* Document section *
I decided to wait for Netflix, but I must have missed it.  Whenever I did a search on Netflix, I'd get the old "Search for titles related to..." message, which means they had it once, but now it's gone.  But when I was out Christmas shopping, I spotted it in a discount bin for $5 and figured, "What the hell?"  After a busy Christmas, I decided tonight was the time to sit down and watch it. 

We're introduced to Jerrica and Kimber.  Following the death of their father, they've been living with their Aunt Bailey, and her two foster daughters Aja and Shanna.  The four quickly become inseparable sisters and have a propensity for music.  Jerrica, however, is painfully shy and always reluctant to join in their musical shenanigans.  When Jerrica learns that Aunt Bailey is in dire financial straights and could lose the house, Jerrica channels all her angst into her music and writes a song.  When she sits down to film herself singing her song, she overcomes her shyness with a wig, some make-up, and creative lighting to conceal her identity, and takes the stage name "Jem," her father's nickname for her.  Kimber discovers Jerrica's video and posts it on YouTube, because "LOL, millennials, always over-sharing online."  Well, the video soon becomes the most viral video to have ever viraled, and the whole world begins asking, "Who is Jem?" 

One person who has the bright idea to just e-mail Jem and ask is sleazy music producer Erica Raymond, a gender-swapped version of the old Jem villain Eric Raymond.  Erica offers Jerrica a contract for three pop-up concerts and a single, but Jerrica's got one condition:  her sisters are her band, so they get to come too.  Erica agrees, and the girls are off to Hollywood! 

And thus begins the same ol' "rise and fall of a band" film that we've seen in so many musician biopics, that was so well-spoofed in Walk Hard: The Dewey Cox Story.  Hell, the live-action Josie and the Pussycats spoofed it better, too. 

I mean, for a classic cartoon that was so insane, how could you create a movie that was so bland and formulaic? 

The band self-destructs when Jerrica asks for an advance on their salary, so she can save Aunt Bailey's house.  Erica agrees, on the condition that Jerrica sign a new, solo contract and dump her sisters.  The girls have a big fight about it, but then, in a scene straight out of the Spice Girls movie, they all take moonlight walks to gather their thoughts and all wind up at the place where it all began -- in this film, that's Jerrica and Kimber's childhood home.  They all talk it out, and make amends.

* Work instruction *
In the review, what stage name does Jerrica take, and where does the name come from? Rely only on the review above for this.

* Supplied information *
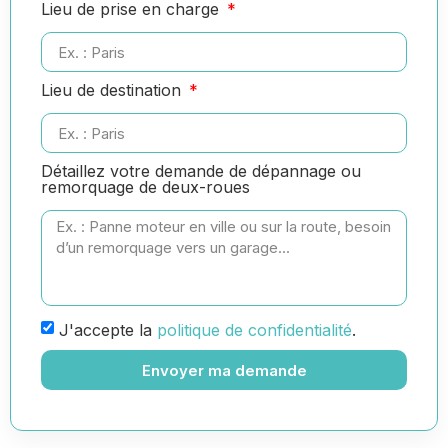
Lieu de prise en charge
Lieu de destination
Détaillez votre demande de dépannage ou
remorquage de deux-roues
J'accepte la
politique de confidentialité
.
Envoyer ma demande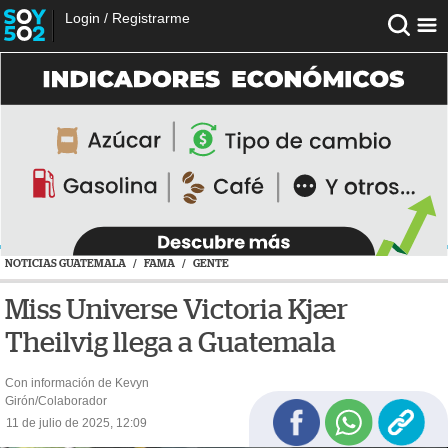
Login
/
Registrarme
NOTICIAS GUATEMALA
/
FAMA
/
GENTE
Miss Universe Victoria Kjær
Theilvig llega a Guatemala
Con información de Kevyn
Girón/Colaborador
11 de julio de 2025, 12:09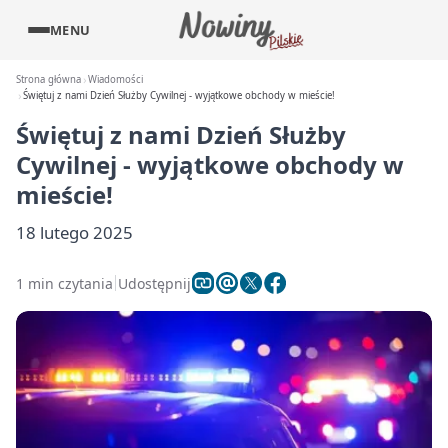
MENU
Strona główna
Wiadomości
Świętuj z nami Dzień Służby Cywilnej - wyjątkowe obchody w mieście!
Świętuj z nami Dzień Służby
Cywilnej - wyjątkowe obchody w
mieście!
18 lutego 2025
1 min czytania
Udostępnij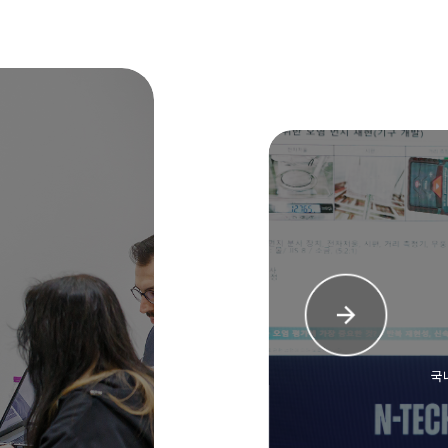
COGNITIVE SEN
인지센서기
미래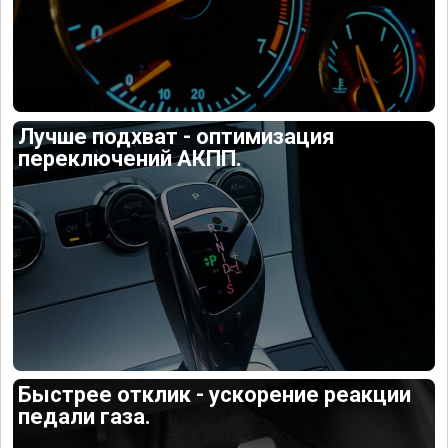
Лучше подхват - оптимизация
переключений АКПП.
Быстрее отклик - ускорение реакции
педали газа.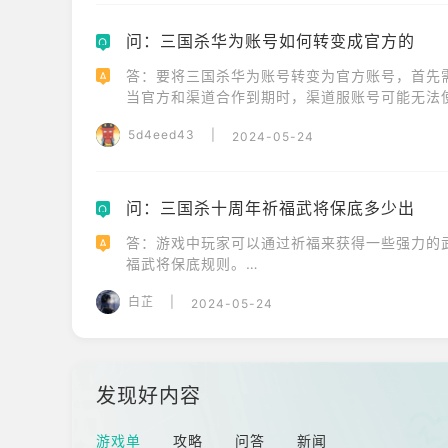
5、在武将界面中，选择想要提升经验的武将。

6、点击武将，然后使用历练丹即可为该武将增加经
问：三国杀华为账号如何转变成官方的
Q
以上步骤演示了如何使用历练丹来提升《三国杀
答：要将三国杀华为账号转变为官方账号，首先
A
当官方和渠道合作到期时，渠道服账号可能无法
下载官服的游戏，注册新的官方账号并创建角色
5d4eed43
|
2024-05-24
问：三国杀十周年祈福武将保底多少出
Q
答：游戏中玩家可以通过祈福来获得一些强力的武
A
福武将保底规则。

1、三国杀十周年祈福武将保底需要500个同心结。 
白芷
|
2024-05-24
2、玩家十连抽一般出8个同心结,也就是100块钱
发现好内容
游戏单
攻略
问答
新闻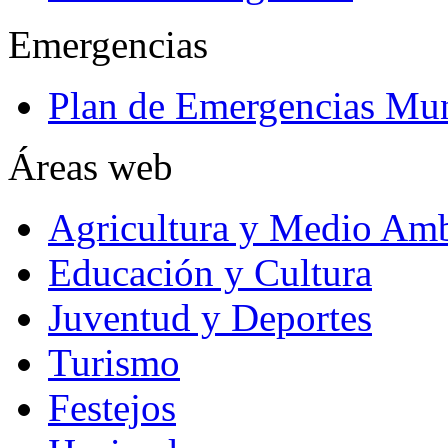
Emergencias
Plan de Emergencias Mun
Áreas web
Agricultura y Medio Amb
Educación y Cultura
Juventud y Deportes
Turismo
Festejos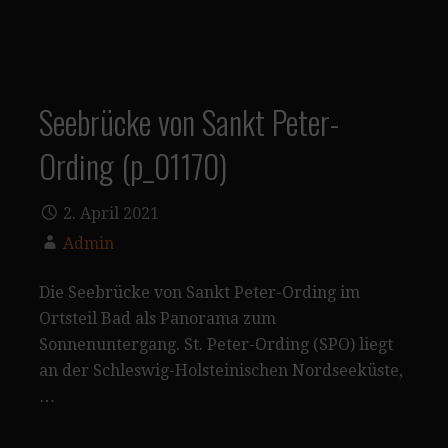
Seebrücke von Sankt Peter-
Ording (p_01170)
2. April 2021
Admin
Die Seebrücke von Sankt Peter-Ording im
Ortsteil Bad als Panorama zum
Sonnenuntergang. St. Peter-Ording (SPO) liegt
an der Schleswig-Holsteinischen Nordseeküste,
…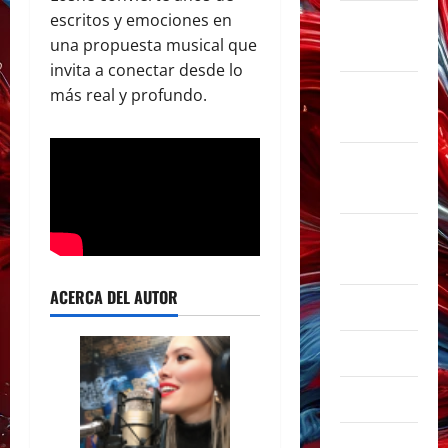
escritos y emociones en
noviembre
una propuesta musical que
2025
invita a conectar desde lo
octubre
más real y profundo.
2025
septiembre
2025
agosto
2025
ACERCA DEL AUTOR
julio 2025
junio 2025
mayo 2025
abril 2025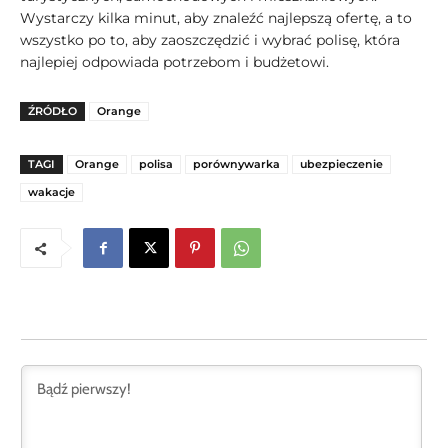
Wystarczy kilka minut, aby znaleźć najlepszą ofertę, a to
wszystko po to, aby zaoszczędzić i wybrać polisę, która
najlepiej odpowiada potrzebom i budżetowi.
ŹRÓDŁO
Orange
TAGI
Orange
polisa
porównywarka
ubezpieczenie
wakacje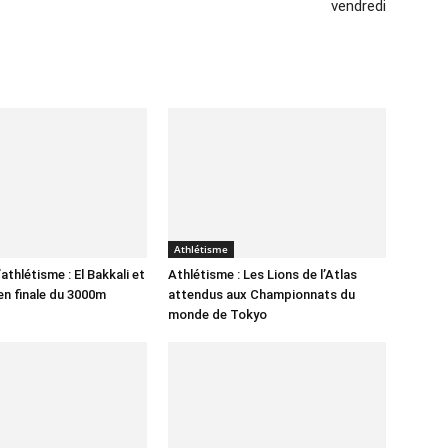
vendredi
Athlétisme
thlétisme : El Bakkali et
Athlétisme : Les Lions de l’Atlas
en finale du 3000m
attendus aux Championnats du
monde de Tokyo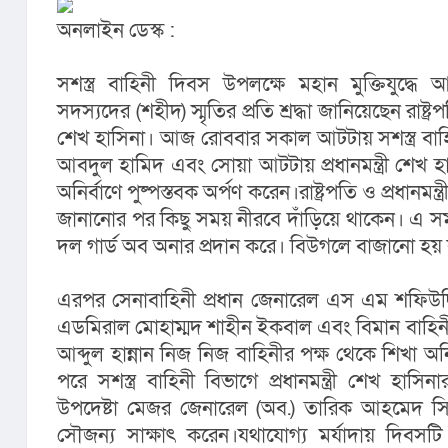
অনলাইন ডেস্ক :
সশস্ত্র বাহিনী দিবস উপলক্ষে মহান মুক্তিযুদ্ধে আত্
সদস্যদের (শহীদ) স্মৃতির প্রতি শ্রদ্ধা জানিয়েছেন রাষ্ট্র
শেখ হাসিনা। আজ রোববার সকাল আটটায় সশস্ত্র বাহিনীর
আবদুল হামিদ এবং সোয়া আটটায় প্রধানমন্ত্রী শেখ হা
অনির্বাণে পুষ্পস্তবক অর্পণ করেন।রাষ্ট্রপতি ও প্রধানমন্ত্রী
জানানোর পর কিছু সময় নীরবে দাঁড়িয়ে থাকেন। এ স
দল গার্ড অব অনার প্রদান করে। বিউগলে বাজানো হয় 
এরপর সেনাবাহিনী প্রধান জেনারেল এস এম শফিউদ্দ
এডমিরাল মোহাম্মদ শাহীন ইকবাল এবং বিমান বাহিনী প
আব্দুল হান্নান নিজ নিজ বাহিনীর পক্ষ থেকে শিখা অনি
পরে সশস্ত্র বাহিনী বিভাগে প্রধানমন্ত্রী শেখ হাসিন
উপদেষ্টা মেজর জেনারেল (অব.) তারিক আহমেদ সিদ্
সৌজন্য সাক্ষাৎ করেন।যথাযোগ্য মর্যাদায় দিবসট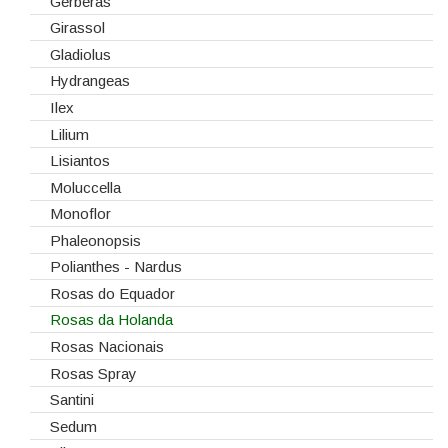
Gerberas
Girassol
Gladiolus
Hydrangeas
Ilex
Lilium
Lisiantos
Moluccella
Monoflor
Phaleonopsis
Polianthes - Nardus
Rosas do Equador
Rosas da Holanda
Rosas Nacionais
Rosas Spray
Santini
Sedum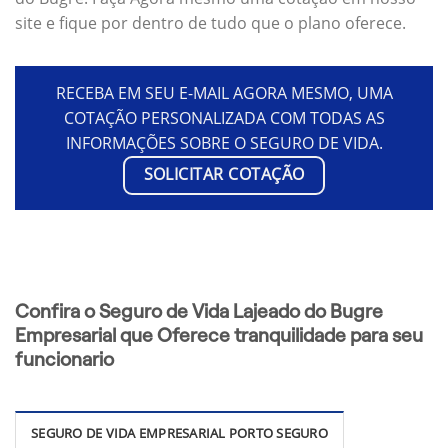
site e fique por dentro de tudo que o plano oferece.
RECEBA EM SEU E-MAIL AGORA MESMO, UMA
COTAÇÃO PERSONALIZADA COM TODAS AS
INFORMAÇÕES SOBRE O SEGURO DE VIDA.
SOLICITAR COTAÇÃO
Confira o Seguro de Vida Lajeado do Bugre
Empresarial que Oferece tranquilidade para seu
funcionario
SEGURO DE VIDA EMPRESARIAL PORTO SEGURO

* Written reply *
She takes the name "Jem," which was her father's nickname for her.